▶ [PROVIDED TEXT]:
BEGIN

  1. Related: I am overwhelmed by the thoroughness of these languages.
    • Now I understand why LOTR fans were so unfazed by the fact that people were learning Dothraki. I’m not a linguistics person so I won’t be able to intelligently speak to how much of a FEAT creating entire fictional languages with their own unique histories, grammar, and syntaxes is, but wow. Just, wow. 
  1. I LOVED the gentleness of the male relationships. 
    • Something I adored about this series was just how soft and gentle nearly all of the male relationships are. I love that Sam and Frodo fall asleep holding hands. I love that Aragorn can kiss Boromir on the forehead. I love that Gimli and Legolas always share a horse, and Merry and Pippin’s general tomfoolery, and that no one is afraid to sing or shed a tear. There is such a pure and wholesome love between everyone in the Fellowship without any of the self-consciousness that is so deeply associated with masculinity in our current culture, and I just think that’s lovely! That said…
  1. Where are all my ladies at???
    • I do have a bone to pick about the absence of women except as icons of otherworldly beauty, like Galadriel, who seems to exist to inspire courage and devotion in the men. I want more ladies like Eowyn ready to jump into battle at a moment’s notice (and who actually get credit for their actions on the field)! And if I can’t have that, at least give me a juicier love story than Arwen and Galadriel’s literal paragraph-long marriage scene.

END

[Dataset entries]

BEGIN

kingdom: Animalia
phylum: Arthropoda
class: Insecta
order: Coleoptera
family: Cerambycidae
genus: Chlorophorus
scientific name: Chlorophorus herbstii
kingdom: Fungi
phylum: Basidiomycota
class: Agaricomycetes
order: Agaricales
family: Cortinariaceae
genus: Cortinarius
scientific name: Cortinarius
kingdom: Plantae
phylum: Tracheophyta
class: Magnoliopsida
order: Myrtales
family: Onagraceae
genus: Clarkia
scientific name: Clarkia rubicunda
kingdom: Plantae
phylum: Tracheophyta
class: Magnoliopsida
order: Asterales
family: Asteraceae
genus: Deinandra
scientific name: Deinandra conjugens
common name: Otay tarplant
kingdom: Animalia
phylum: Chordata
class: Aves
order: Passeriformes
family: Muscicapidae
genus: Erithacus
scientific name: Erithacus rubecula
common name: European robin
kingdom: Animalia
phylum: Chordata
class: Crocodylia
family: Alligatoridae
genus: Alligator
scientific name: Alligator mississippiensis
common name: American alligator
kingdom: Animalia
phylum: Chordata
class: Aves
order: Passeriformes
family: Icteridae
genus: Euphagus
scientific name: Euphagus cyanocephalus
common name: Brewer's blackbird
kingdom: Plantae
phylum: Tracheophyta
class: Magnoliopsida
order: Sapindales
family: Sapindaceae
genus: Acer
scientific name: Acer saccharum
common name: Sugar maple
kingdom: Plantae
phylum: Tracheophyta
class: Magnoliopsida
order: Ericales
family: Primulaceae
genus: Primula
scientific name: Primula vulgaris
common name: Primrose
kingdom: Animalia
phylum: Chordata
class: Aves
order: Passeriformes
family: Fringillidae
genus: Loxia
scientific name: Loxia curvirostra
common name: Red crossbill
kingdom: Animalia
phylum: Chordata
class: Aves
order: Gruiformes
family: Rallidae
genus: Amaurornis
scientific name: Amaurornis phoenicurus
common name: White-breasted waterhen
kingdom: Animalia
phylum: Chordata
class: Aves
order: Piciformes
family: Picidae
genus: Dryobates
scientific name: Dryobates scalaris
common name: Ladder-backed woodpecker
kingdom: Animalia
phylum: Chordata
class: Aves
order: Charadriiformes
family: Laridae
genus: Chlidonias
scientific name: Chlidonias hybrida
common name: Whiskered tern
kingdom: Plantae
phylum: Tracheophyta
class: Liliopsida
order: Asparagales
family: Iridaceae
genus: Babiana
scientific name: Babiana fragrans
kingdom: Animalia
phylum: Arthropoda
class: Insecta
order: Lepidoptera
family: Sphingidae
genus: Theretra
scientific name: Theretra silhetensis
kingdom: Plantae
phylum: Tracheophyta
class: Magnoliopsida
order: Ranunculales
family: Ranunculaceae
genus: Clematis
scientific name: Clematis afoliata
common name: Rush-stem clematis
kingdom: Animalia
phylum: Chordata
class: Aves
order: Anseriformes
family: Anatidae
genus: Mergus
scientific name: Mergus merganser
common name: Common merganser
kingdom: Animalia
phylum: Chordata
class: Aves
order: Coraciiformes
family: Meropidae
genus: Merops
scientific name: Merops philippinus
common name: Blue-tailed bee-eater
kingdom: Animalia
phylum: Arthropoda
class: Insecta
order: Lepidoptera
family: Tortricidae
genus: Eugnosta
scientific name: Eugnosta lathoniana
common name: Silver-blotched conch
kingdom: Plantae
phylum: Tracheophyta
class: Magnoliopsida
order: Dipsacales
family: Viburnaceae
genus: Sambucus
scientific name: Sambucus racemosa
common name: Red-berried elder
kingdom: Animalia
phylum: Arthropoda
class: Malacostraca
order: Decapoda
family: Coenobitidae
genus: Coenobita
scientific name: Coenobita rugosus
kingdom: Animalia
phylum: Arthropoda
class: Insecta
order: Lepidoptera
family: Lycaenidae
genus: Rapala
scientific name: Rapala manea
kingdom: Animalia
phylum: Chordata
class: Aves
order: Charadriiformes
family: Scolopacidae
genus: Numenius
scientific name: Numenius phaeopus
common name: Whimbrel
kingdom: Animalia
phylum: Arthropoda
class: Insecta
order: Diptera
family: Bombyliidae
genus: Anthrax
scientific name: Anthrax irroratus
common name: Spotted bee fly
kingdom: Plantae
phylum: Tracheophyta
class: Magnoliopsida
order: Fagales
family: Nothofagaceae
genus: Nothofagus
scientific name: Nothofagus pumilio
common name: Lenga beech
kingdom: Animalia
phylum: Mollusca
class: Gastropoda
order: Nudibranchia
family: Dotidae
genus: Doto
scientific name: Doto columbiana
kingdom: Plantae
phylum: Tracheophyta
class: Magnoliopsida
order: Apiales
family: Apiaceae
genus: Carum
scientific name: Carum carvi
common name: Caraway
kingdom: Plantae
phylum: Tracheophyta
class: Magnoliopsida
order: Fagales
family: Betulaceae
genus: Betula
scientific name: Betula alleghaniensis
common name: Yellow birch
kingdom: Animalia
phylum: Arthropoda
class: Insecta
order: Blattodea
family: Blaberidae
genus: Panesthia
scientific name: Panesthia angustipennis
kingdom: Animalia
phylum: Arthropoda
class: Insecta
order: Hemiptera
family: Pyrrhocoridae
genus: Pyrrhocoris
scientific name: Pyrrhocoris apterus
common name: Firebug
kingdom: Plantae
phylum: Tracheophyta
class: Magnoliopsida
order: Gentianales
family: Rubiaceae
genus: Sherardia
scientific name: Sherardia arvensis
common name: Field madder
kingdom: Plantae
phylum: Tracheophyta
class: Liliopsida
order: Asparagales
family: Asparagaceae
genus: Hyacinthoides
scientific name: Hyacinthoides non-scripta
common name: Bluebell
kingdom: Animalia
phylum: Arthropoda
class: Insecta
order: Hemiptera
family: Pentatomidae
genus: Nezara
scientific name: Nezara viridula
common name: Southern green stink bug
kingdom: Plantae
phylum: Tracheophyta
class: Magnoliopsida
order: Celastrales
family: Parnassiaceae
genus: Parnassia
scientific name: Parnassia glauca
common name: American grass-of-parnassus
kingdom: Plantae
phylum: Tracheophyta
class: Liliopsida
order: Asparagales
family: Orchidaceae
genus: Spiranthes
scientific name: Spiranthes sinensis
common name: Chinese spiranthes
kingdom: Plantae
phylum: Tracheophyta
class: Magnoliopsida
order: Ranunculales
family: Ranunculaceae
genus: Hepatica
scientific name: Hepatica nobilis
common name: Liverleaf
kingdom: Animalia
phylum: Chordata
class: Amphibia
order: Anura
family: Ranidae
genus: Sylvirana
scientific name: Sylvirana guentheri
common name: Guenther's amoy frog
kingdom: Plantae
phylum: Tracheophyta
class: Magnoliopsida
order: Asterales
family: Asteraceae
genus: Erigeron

END

▶ [TASKS]:
[a] In the Lord of the Rings reflections, which characters are named in the point headed "I LOVED the gentleness of the male relationships."? List each one.
[b] Pick up the Lord of the Rings reflections from their final sentence and keep writing.

▶ [ANSWERS BY ITEM]:
[a] Sam, Frodo, Aragorn, Boromir, Gimli, Legolas, Merry, Pippin

[b]
  1. The songs/battle cries are not done justice!
    • One thing I thought was funny about the movies in comparison to the books was how uber-dramatic everything was, but I do love whenever we get to actually hear a song or a battle cry aloud. I always find the frenzy of battle scenes difficult to imagine while reading, but there is a huge difference in impact when those little italicized blurbs are heard shouted in full battle regalia, preferably with a blood streak or two running down someone’s face. And a song without music is just a poem. Point one for the movies.
  1. JKR low-key ripped off a bunch of concepts?
    • You can definitely see a lineage of “inspiration,” shall we say, from LOTR to the Harry Potter series: a disembodied Dark Lord, a bearded, enigmatic wizard-mentor, flying black creatures of death, giant spider-villains. What struck me was just how little she did to hide some of these similarities, like Wormtongue vs. Wormtail, and how Longbottom was literally a place name in the Shire? :shrug:
    • Okay, I literally just realized this loose end while writing this list and I’m sorry, what?? How could he leave the sweet, sweet Ents hanging like that! Where could the Entwives possibly have gone?? Will there ever be Entlings again?? If the answer to this question is in the appendices don’t tell me I’m still working on them okay.
  1. Where were those eagles the whole time??
    • (See Thought #1.) So you’re telling me Gandalf had these guys at his disposal basically the whole time, and we STILL chose to go on foot across almost all of Middle Earth? It was like how earlier on in Game of Thrones, it would take a full season to make the trip from the North to King’s Landing, and by the end, it seemed like they just zipped up and down Westeros in a couple of days every other week. It doesn’t make sense, but whatever. Do it for the story, I guess.
  1. I want to go back!! 
    • I miss it! Not enough to start reading The Silmarillion (I think I’ll save that for the next pandemic), but even though it always took a while to get into whichever book I was on at the time, it really was such fantastic escapism. I loved losing myself in Middle Earth. I would gladly take a ridiculously long walk with any of the Fellowship. And I’ll be watching all 4+ hours of the director’s cut of Return of the King this weekend.